Stuart Ray Sarbacker, reviewing The Origins of Yoga and Tantra for the International Journal of Hindu Studies, writes that in the book Samuel brings together his own Indian and Tibetan work with wider scholarship, creating "a coherent and lucid narrative of the development of Yoga and Tantra within a richly contextualized social history of Indic religion", including Hinduism, Buddhism, and Jainism. Sarbacker contrasts the book with Mircea Eliade's 1958 Yoga: Immortality and Freedom which gave little in the way of social context.

Loriliai Biernacki, reviewing Religion and the Subtle Body for Asian Medicine, called it an ambitious endeavour to describe the subtle body in different geographic and philosophical traditions, from Daoist energy flow to the "transmigratory" Tibetan and Indian body of chakras and nadis and modern theosophy and new age shamanic astral bodies.

• RECORDS SUPPLIED:
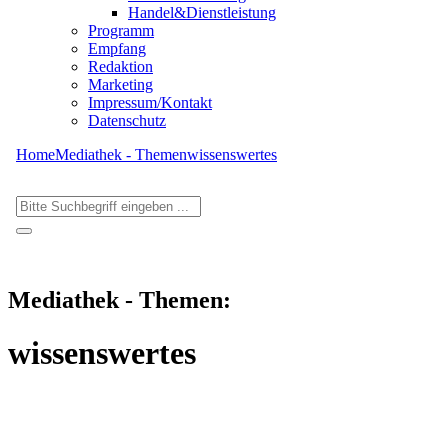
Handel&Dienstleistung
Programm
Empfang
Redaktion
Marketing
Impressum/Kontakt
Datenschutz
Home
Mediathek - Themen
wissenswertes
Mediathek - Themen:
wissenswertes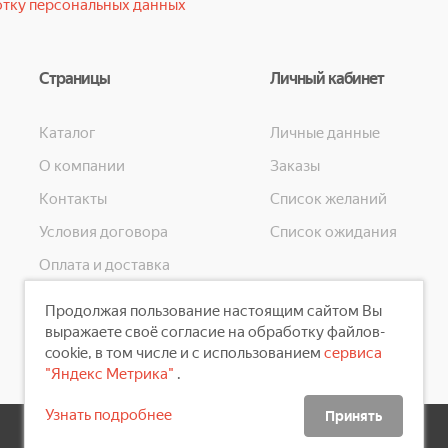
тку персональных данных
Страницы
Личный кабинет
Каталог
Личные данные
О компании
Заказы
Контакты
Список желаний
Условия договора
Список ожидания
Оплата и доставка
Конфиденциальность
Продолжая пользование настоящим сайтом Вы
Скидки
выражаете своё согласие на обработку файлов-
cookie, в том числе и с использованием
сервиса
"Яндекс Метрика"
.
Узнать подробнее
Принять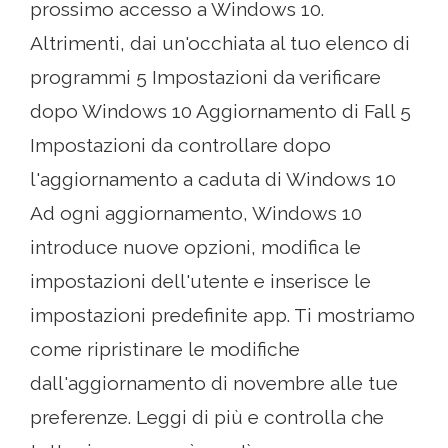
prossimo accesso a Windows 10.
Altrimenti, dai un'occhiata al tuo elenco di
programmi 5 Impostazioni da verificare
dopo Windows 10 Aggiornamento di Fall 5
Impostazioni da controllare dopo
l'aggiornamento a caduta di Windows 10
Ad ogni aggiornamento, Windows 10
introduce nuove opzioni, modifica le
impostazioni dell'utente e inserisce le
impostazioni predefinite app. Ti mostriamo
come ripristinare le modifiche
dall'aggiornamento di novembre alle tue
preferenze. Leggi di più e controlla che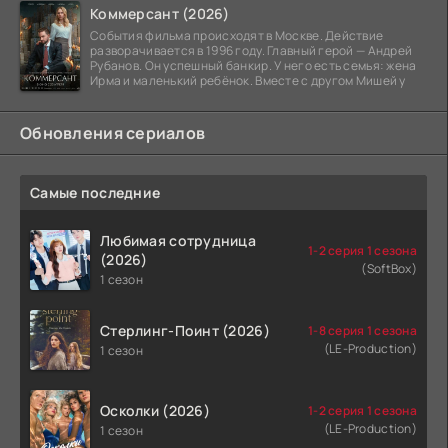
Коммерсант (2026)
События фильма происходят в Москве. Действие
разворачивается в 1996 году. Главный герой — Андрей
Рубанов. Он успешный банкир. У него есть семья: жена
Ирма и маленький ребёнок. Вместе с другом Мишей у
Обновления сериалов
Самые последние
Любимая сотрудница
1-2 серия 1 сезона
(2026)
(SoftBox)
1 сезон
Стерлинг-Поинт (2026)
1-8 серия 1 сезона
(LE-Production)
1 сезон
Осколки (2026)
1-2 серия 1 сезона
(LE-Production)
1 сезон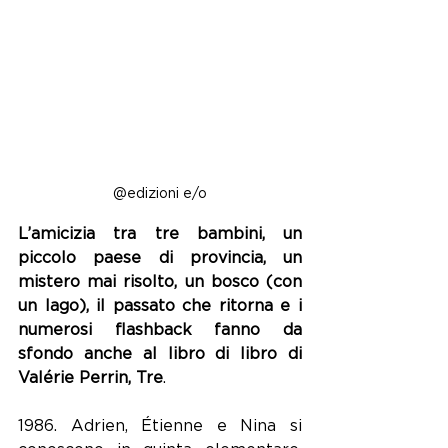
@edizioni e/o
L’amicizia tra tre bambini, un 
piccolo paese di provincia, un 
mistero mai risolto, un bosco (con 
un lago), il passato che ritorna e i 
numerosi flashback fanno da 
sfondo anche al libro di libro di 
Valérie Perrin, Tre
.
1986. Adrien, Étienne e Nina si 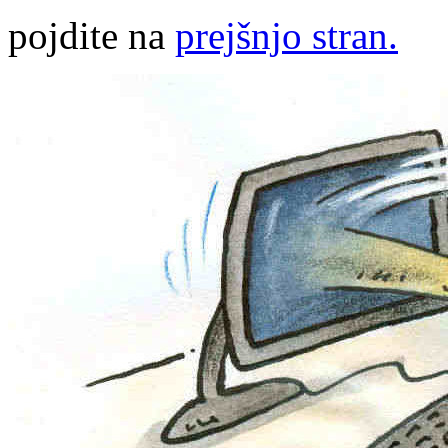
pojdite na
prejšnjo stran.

• WORK TO COMPLETE:
In the passage about the book reviews, rewrite the part from "Stuart Ray Sarbacker, reviewing" to "of social context.", renaming "Samuel" as "the author". The records are not needed for anything here.

• ANSWER TO THIS EXERCISE:
Stuart Ray Sarbacker, reviewing The Origins of Yoga and Tantra for the International Journal of Hindu Studies, writes that in the book the author brings together his own Indian and Tibetan work with wider scholarship, creating "a coherent and lucid narrative of the development of Yoga and Tantra within a richly contextualized social history of Indic religion", including Hinduism, Buddhism, and Jainism. Sarbacker contrasts the book with Mircea Eliade's 1958 Yoga: Immortality and Freedom which gave little in the way of social context.